As yoga instructor still discovering my voice and growing my teaching skills, I found this book incredibly useful. My professional background is thirteen years in the world of education teaching both high school and college-level English and Philosophy courses. As an educator, you are often assigned curriculum and essential skills you must instruct. Much time is spent crafting and creating lessons around those skills or re-imagining “canned” curriculum to fit your teaching style and students. In the world of yoga, we each have our own practice and journey, and we must continually self-reflect on our strengths and weaknesses before instructing a class. In making the transition from yoga student to yoga instructor, I found myself longing for a resource to assist me in assessing myself as a yogini and then using that assessment and reflection to craft and build courses of value for my potential yoga students.

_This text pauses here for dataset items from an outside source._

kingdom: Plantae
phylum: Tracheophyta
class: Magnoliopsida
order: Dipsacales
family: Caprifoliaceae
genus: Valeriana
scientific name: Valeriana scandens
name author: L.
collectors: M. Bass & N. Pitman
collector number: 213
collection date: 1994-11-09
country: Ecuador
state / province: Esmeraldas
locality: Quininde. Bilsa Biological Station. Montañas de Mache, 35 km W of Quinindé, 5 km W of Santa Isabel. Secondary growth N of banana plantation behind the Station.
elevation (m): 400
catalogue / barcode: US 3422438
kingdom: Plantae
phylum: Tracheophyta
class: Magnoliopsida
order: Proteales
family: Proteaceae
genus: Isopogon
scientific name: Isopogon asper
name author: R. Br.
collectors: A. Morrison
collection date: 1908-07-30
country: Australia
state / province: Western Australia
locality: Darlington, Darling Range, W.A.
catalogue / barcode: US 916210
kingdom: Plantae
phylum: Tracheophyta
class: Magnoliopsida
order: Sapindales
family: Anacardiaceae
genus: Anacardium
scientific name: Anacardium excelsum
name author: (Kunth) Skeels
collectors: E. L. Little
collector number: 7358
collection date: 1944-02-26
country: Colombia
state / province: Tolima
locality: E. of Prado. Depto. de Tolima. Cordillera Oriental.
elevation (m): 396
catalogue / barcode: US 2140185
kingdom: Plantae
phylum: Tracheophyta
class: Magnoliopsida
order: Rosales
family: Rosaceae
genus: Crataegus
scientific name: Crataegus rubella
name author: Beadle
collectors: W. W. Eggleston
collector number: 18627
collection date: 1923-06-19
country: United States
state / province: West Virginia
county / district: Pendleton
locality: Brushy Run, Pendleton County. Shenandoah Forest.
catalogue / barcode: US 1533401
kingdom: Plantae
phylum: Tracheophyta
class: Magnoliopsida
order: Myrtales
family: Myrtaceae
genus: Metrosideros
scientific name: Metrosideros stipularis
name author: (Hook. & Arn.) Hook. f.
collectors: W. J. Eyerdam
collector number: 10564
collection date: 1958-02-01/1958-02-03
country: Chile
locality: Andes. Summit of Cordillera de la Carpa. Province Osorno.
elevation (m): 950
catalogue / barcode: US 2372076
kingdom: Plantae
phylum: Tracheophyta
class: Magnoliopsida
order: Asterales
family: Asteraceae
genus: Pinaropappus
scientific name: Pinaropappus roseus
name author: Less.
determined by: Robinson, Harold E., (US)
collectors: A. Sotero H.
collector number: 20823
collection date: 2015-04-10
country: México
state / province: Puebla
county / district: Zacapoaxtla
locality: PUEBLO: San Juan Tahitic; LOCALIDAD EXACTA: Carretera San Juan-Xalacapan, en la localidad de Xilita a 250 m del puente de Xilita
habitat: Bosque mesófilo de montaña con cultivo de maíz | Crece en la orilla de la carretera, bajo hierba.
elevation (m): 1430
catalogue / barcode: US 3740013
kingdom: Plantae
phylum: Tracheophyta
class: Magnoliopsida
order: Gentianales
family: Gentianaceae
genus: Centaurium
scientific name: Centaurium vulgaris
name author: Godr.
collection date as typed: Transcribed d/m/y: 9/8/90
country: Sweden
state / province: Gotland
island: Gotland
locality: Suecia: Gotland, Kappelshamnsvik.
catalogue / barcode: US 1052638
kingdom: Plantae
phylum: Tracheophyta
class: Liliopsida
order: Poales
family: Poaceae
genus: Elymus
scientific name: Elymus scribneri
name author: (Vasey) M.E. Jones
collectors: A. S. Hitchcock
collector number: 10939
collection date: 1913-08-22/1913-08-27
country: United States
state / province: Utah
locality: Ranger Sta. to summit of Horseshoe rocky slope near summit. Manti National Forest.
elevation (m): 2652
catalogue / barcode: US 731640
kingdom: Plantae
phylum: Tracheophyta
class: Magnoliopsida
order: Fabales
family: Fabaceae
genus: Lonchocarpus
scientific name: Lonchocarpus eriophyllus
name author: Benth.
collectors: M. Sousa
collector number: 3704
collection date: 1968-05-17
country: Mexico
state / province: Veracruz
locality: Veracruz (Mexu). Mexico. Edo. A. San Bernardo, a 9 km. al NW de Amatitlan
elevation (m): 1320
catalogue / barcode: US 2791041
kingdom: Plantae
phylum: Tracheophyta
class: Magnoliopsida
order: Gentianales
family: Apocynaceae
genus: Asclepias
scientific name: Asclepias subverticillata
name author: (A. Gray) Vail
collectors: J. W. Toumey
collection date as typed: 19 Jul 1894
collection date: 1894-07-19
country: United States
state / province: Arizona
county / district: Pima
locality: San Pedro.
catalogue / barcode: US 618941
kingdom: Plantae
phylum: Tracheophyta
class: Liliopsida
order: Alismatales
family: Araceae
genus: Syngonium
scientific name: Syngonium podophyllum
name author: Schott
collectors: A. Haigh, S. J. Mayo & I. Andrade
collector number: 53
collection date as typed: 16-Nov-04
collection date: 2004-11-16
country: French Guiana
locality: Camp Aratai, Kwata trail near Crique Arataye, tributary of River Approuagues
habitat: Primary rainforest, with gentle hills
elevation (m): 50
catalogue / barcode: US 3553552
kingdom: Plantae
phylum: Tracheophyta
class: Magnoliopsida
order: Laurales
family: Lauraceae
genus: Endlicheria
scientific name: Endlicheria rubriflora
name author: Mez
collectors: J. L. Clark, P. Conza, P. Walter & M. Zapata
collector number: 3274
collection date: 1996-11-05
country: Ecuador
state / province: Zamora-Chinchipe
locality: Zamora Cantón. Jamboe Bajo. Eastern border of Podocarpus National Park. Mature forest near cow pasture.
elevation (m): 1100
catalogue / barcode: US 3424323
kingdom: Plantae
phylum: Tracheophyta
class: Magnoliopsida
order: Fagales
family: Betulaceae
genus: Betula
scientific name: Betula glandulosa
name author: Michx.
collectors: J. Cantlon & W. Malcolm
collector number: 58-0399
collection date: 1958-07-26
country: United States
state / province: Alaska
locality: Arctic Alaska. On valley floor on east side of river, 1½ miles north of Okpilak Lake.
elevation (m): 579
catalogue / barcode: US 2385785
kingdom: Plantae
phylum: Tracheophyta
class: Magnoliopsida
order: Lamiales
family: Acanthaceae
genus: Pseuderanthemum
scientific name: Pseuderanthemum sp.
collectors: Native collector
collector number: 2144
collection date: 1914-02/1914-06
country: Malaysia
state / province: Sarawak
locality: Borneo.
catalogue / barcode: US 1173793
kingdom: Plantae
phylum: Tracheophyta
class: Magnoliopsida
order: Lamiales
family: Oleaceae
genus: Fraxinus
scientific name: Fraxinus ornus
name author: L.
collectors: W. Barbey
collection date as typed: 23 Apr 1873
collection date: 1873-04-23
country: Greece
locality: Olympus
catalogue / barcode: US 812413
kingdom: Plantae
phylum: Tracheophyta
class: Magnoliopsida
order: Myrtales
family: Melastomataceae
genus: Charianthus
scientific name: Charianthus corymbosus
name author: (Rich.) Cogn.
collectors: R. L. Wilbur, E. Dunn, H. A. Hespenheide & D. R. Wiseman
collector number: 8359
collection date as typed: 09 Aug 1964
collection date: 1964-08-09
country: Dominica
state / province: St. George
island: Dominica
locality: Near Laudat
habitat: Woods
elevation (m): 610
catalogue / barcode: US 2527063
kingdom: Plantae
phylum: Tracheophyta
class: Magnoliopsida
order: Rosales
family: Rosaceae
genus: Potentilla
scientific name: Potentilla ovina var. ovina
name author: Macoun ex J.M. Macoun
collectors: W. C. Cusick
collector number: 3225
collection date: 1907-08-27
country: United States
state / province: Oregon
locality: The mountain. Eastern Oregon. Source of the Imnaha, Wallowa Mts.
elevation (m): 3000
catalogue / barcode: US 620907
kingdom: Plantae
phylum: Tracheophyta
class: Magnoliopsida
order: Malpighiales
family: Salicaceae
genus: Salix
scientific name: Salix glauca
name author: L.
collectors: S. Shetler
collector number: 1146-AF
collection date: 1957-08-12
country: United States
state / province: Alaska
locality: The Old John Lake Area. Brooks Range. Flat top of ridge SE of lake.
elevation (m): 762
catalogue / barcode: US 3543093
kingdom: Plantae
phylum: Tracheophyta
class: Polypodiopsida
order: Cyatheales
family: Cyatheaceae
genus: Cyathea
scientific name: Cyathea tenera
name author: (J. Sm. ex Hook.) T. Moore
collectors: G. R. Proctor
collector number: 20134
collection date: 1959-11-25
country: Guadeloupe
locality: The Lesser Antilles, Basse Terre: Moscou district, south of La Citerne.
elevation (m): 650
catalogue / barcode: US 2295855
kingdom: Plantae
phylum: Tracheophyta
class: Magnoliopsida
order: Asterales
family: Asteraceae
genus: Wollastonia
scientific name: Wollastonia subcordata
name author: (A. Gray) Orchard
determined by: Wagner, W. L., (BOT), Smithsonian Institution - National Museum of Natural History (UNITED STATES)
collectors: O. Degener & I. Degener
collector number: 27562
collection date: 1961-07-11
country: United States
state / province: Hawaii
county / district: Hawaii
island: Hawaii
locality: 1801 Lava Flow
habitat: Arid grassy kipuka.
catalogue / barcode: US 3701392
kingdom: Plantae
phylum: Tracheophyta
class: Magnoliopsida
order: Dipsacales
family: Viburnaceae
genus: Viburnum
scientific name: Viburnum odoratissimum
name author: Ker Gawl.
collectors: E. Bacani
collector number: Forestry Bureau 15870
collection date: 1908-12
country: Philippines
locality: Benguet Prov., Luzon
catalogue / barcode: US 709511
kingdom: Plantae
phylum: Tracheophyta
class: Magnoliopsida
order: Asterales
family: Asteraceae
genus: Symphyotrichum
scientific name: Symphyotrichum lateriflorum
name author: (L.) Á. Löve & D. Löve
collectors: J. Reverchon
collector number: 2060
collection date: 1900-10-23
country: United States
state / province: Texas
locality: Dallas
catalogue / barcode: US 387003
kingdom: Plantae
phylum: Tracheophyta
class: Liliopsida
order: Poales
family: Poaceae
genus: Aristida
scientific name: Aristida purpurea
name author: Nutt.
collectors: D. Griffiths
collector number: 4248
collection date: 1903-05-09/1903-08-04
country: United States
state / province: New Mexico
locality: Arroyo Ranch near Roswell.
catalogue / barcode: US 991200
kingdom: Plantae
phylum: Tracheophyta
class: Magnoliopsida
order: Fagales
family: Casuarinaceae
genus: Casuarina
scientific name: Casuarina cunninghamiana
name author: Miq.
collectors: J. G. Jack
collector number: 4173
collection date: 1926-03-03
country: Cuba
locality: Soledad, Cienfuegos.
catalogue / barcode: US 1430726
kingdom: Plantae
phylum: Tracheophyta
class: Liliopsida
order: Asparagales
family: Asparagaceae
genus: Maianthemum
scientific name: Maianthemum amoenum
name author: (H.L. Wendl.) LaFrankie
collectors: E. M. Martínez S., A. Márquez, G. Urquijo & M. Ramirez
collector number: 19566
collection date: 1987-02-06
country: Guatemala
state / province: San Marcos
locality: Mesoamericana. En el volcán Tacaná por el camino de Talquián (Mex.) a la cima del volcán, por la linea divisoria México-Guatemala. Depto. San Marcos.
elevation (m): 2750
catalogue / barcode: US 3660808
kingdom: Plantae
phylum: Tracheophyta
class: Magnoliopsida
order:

This book is an excellent resource to help yoga instructors do just that. It is essentially a workbook divided into three sections. The first is on Finding Your Voice as an instructor. There are some great tidbits of wisdom here for instructors both seasoned and new, particularly in regards to authenticity and finding inspiration (especially when you don’t feel inspired). From there, the second section offers Fifty-Four Themes for classes! I absolutely love this section because it serves as a model for how to construct a class, even offering potential phrases and sentences to use during class that connect back to the themes explored. There are also some pretty groovy themes–I especially dug the idea of utilizing the four seasons as themes.

The final section allows the yogini to get creative herself! There are blank templates to write out your ideas and inspirations, which makes this book extra handy to carry around when you’re in the process of pondering about what to teach next.

Overall, I highly recommend this book, especially for those of you that are newer to constructing your own classes. The thematic approach is quite fun and a good exercise to reflect and consider the various approaches to teaching a yoga course!